Pour l'économiste Thomas Porcher, il faut aussi faire prendre conscience des désastres écologiques et humains que peuvent générer les trafics de drogue. "Il faut responsabiliser en partie le consommateur. Il y a une image beaucoup trop sympathique de la drogue", juge-t-il ce mardi sur le plateau des "Grandes Gueules".

"Il y a eu plein de livres pour expliquer les kilomètres que faisait un kiwi et l'impact carbone que ça avait, mais on n'explique pas bien quel est le chemin d'un gramme de cocaïne ou de cannabis. C'est important que les gens sachent. Il y a derrière un trafic d'êtres humains qui est très violent et que les gens doivent connaître", estime-t-il.

"Il faut être beaucoup plus dur avec le consommateur", insiste de son côté Joëlle Dago-Serry. "J’ai grandi à Saint-Ouen (Seine-Saint-Denis), ville limitrophe de Paris avec une station de métro d’où tous les Parisiens sortent tranquillement, achètent leur cannabis et retourne à Paris tranquillement. Ce n’est pas normal de ne pointer du doigt que les jeunes de banlieue", ajoute-t-elle, prenant l'exemple d'un quartier de la ville, la cité des Boute-en-Train, vidée de ses habitants pour être détruite car gangrénée par le trafic de drogue.

"La meilleure méthode pour responsabiliser quelqu’un, c’est de toucher à son portefeuille", estime de son côté Mehdi Ghezzar. "Le permis à point et les amendes excessives, cela a permis de réduire les accidents mortels".

Le contre-exemple portugais

Ailleurs en Europe, on a décidé de prendre le problème dans l'autre sens. Au Portugal, depuis 2001, toutes les drogues ont été dépénalisées. Les Portugais surpris en possession de n'importe quelle drogue en petite quantité, à des fins d'usage personnel, encourent une infraction administratives et sont orientés vers une prise en charge sanitaire.
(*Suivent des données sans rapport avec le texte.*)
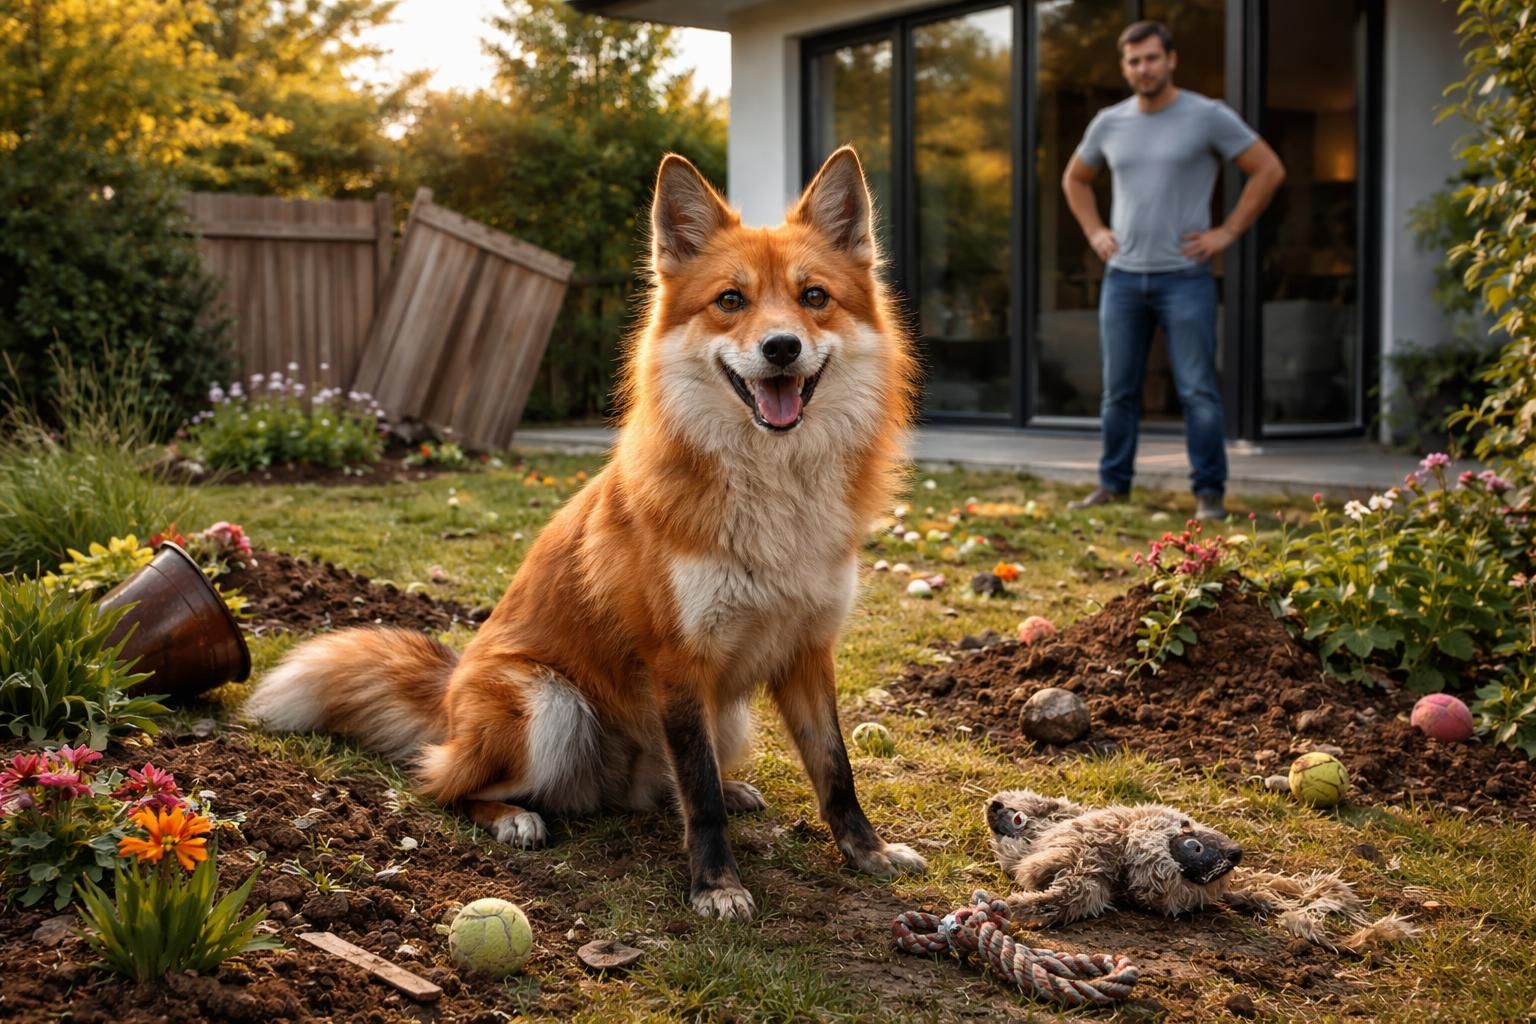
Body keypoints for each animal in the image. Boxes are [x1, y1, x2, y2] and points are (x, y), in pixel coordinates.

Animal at [244, 146, 927, 921]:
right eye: (731, 301)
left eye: (813, 297)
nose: (781, 348)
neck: (775, 502)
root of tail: (449, 692)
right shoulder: (676, 662)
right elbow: (699, 798)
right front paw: (716, 885)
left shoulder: (809, 649)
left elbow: (834, 771)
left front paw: (867, 853)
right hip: (550, 707)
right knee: (443, 785)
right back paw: (511, 817)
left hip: (723, 719)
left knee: (656, 792)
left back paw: (719, 791)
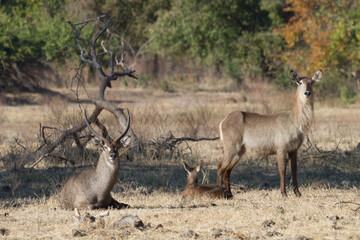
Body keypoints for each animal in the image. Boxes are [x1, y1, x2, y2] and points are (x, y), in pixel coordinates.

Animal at [217, 69, 324, 197]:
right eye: (300, 82)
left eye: (312, 82)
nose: (307, 93)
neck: (294, 121)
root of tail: (223, 120)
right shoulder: (281, 149)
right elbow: (282, 169)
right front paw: (284, 193)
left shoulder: (293, 150)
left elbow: (294, 170)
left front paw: (298, 193)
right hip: (231, 148)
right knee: (220, 168)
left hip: (239, 152)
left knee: (227, 170)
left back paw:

Les toxicomanes sont considérés comme des malades et non plus des criminels.

Une méthode qui a fait en partie ses preuves. Les décès par overdose et la transmission du VIH ont été drastiquement réduits. La lutte contre le trafic est plus efficace et la consommation de drogue a aussi baissé.
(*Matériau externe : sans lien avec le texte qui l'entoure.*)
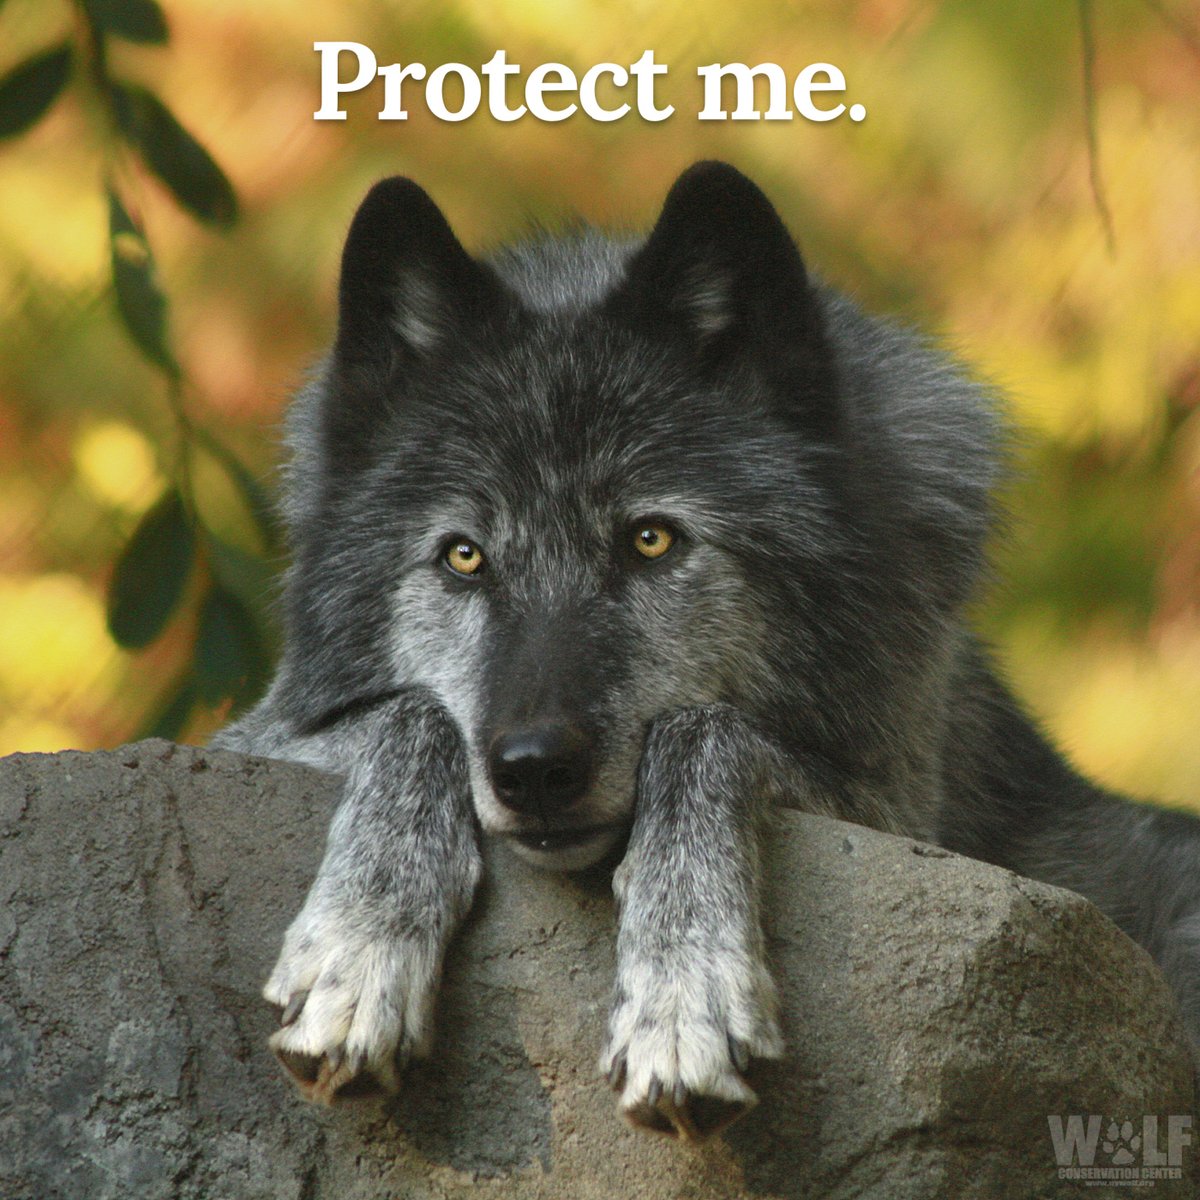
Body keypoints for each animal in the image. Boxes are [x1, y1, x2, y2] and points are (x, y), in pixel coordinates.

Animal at [214, 161, 1200, 1140]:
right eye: (463, 556)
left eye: (651, 541)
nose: (535, 769)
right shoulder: (252, 737)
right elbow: (412, 714)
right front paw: (360, 949)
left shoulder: (900, 807)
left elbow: (703, 732)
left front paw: (684, 995)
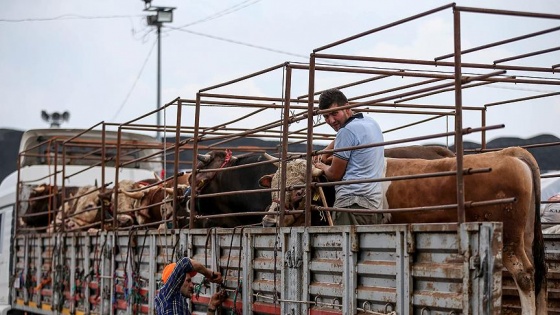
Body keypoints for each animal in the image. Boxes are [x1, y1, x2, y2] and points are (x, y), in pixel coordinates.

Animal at [262, 148, 548, 315]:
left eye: (298, 190)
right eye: (273, 185)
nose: (267, 221)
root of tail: (509, 155)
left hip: (510, 241)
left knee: (524, 275)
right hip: (526, 237)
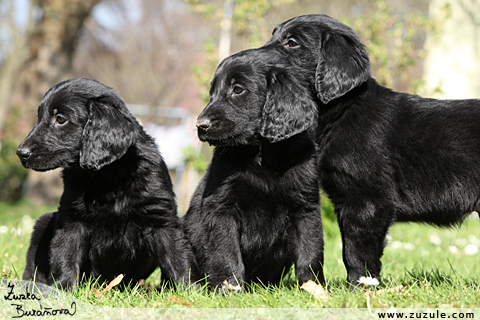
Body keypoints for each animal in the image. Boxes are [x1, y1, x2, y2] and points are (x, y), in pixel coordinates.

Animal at [16, 78, 197, 290]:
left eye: (60, 119)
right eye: (39, 117)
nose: (21, 153)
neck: (107, 177)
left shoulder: (161, 217)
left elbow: (176, 255)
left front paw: (189, 290)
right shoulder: (72, 219)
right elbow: (67, 253)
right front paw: (64, 287)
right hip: (43, 222)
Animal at [182, 48, 324, 292]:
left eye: (238, 89)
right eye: (212, 93)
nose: (201, 125)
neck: (261, 156)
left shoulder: (306, 207)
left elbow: (310, 252)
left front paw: (315, 289)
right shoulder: (220, 209)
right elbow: (226, 253)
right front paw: (229, 289)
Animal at [264, 14, 480, 284]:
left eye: (292, 43)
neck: (343, 110)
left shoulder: (367, 200)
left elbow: (356, 250)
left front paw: (361, 285)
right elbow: (348, 246)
La légalisation au point mort

En France, le tout répressif semble rester la seule option privilégiée par les gouvernements successifs. Faute de lutter contre le trafic, il faudrait lutter contre les consommateurs, comme semblent donc le privilégier certains politiques depuis lundi.

Et pas question d'envisager une légalisation, alors que le cannabis est la drogue illicite la plus consommée, selon une étude de l'Observatoire français des drogues et des toxicomanies (OFDT). Ainsi, 10,6% des 18 à 64 ans avaient déjà consommé du cannabis au moins une fois dans l'année en 2021.

Un rapport de l'Assemblée nationale publié en mai 2021 estimait que près de 18 millions de Français avaient déjà consommé du cannabis et que 1,5 million en consommaient régulièrement. Début 2019, près d'un Français sur deux (45%) se disait favorable à une légalisation, selon une enquête de l'Observatoire français des drogues et toxicomanies.

Selon les estimations du cercle de réflexion Terra Nova, la simple dépénalisation du cannabis pourrait permettre d'économiser 300 millions d'euros avec la baisse des coûts de la répression. Et les recettes fiscales avec la légalisation permettraient à l'Etat d'engranger entre 1,7 et 2,2 milliards d'euros.

L'usage récréatif du cannabis est légal dans de nombreux états américains, de l'Uruguay, du Canada ou encore de Malte et des Pays-Bas. Et l'Allemagne pourrait franchir le pas.